(The problem)
Rewrite the lines from the one containing "gradle publish（分别发布r" through the end of the entries, both ends included. Substitute "./gradlew" for every "gradle" and leave everything else unchanged.

Stored data
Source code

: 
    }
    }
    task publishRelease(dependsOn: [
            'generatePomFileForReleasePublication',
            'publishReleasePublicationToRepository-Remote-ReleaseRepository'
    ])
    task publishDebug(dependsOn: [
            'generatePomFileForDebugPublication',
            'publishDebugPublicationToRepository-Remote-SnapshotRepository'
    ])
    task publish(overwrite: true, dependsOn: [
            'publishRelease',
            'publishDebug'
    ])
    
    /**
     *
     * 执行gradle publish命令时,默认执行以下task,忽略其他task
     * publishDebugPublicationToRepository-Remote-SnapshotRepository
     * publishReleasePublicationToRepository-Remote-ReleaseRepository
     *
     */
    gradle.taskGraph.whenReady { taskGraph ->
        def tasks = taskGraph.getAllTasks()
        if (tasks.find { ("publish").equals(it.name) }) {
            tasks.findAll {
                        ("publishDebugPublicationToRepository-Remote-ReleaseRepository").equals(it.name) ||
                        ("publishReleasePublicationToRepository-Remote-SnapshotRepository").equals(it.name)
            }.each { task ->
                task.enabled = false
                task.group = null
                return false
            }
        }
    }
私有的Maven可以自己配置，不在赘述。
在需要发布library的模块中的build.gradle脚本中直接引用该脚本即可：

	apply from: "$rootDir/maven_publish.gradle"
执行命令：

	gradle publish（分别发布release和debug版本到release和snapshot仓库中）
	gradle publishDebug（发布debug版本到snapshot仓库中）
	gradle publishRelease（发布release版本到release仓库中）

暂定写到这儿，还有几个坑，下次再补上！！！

(Response to the task)
	./gradlew publish（分别发布release和debug版本到release和snapshot仓库中）
	./gradlew publishDebug（发布debug版本到snapshot仓库中）
	./gradlew publishRelease（发布release版本到release仓库中）

暂定写到这儿，还有几个坑，下次再补上！！！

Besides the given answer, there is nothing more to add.